Why should islanders be denied life-enhancing or -extending treatments on cost alone? Powerful though that argument is, it misses a fundamental point. Price already influences availability, which is why the UK has an established approval process.
Yet that is a world power with 66 million people, high rates of tax, 2.5m. dollar millionaires, more than 50 billionaires, is Europe’s major global finance centre – and still can’t afford every new drug that comes on to the market.
Surely all deputies would acknowledge Guernsey is cash-strapped. But the demand is for the island to conduct itself as an English micro-county rather than, as Sark and Alderney do, recognising some things are beyond its means.
Providing a rare-cancer treatment can cost £530,000 a year, fantastic for that individual and family. But the difficulty is how, or, indeed, whether, society should question the value of that for the wider community. A cure? Certainly. Delaying the inevitable? How long justifies the expense?

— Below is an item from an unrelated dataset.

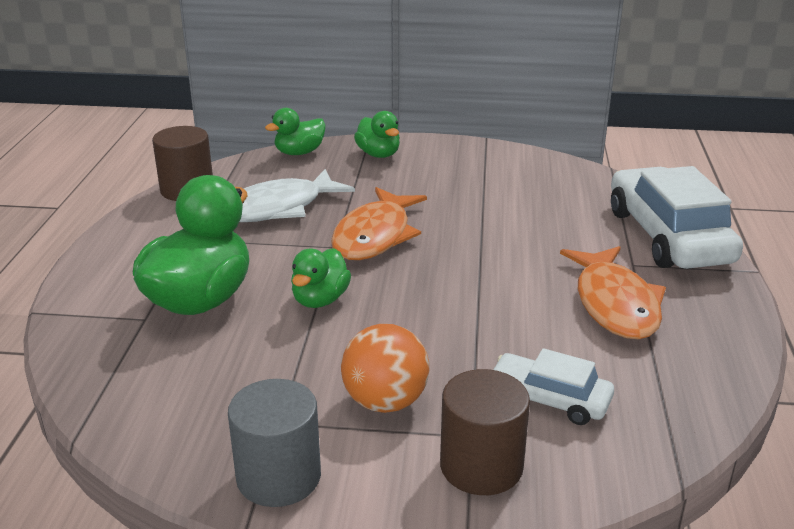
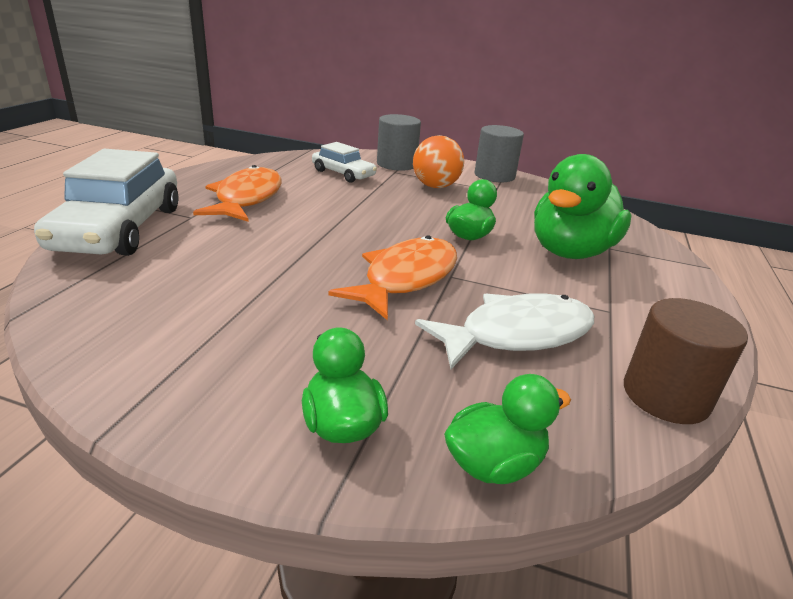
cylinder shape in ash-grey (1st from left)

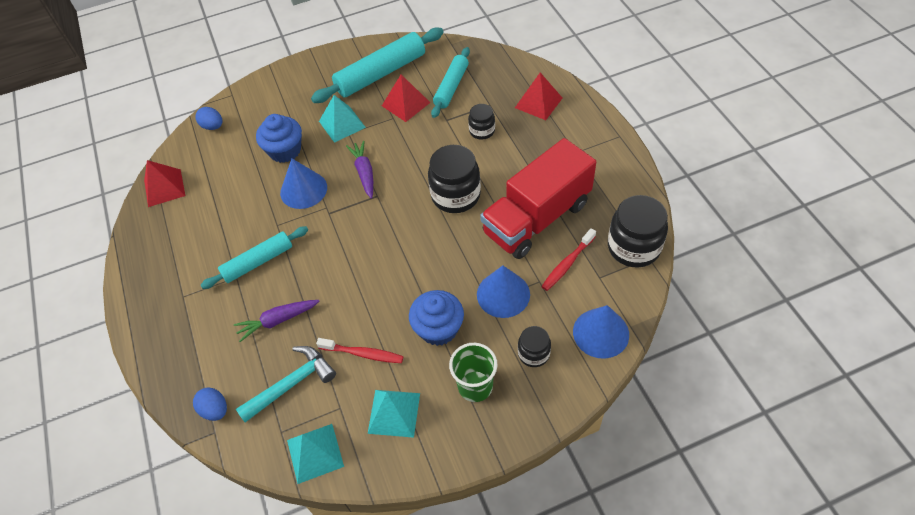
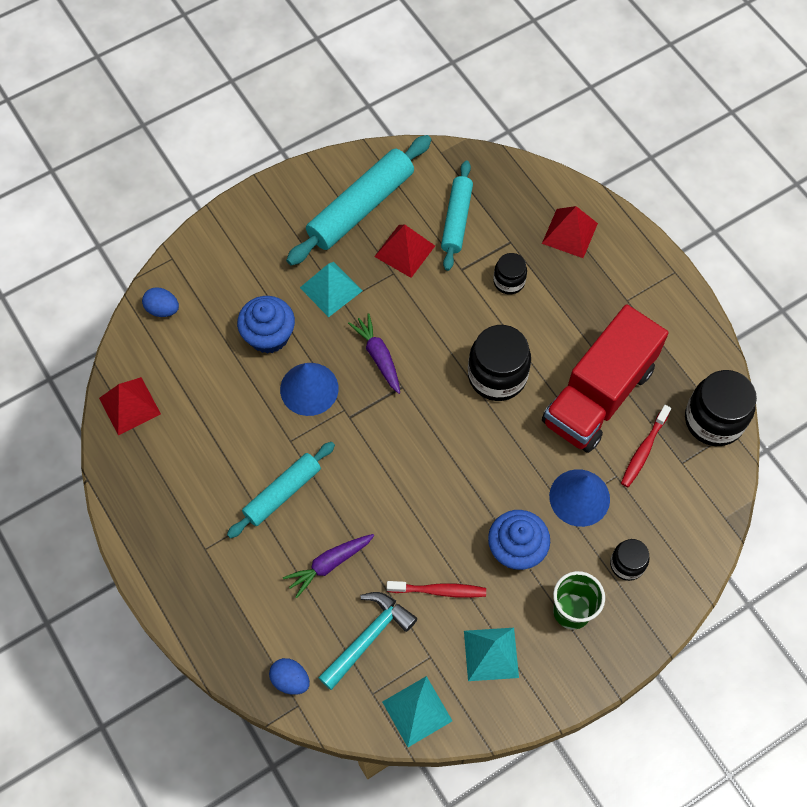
cone in cobalt (3rd from left in the first image)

These are uncomfortable questions but the NHS and HSC recognise there can never be enough money available to pay for all new treatments.
Should the argument switch to priorities? Best-in-class access to treatment funded by, say, a second-rate education system? Or fewer police on the beat?
The problem with emotive subjects like this is how hard it becomes to discuss consequences. Establishing the rights of the individual is an absolute while the reality is a tax increase or reduced service for someone else who, in the kindest sense, has no interest in or attachment to the individual seeking expensive treatment.
In the UK, such considerations rarely play out in public. Here, there’s an energetic campaign that actively seeks publicity. It’s well meaning, compassionate and effective.
But what remains inescapable, no matter how successful it is, someone else pays the price.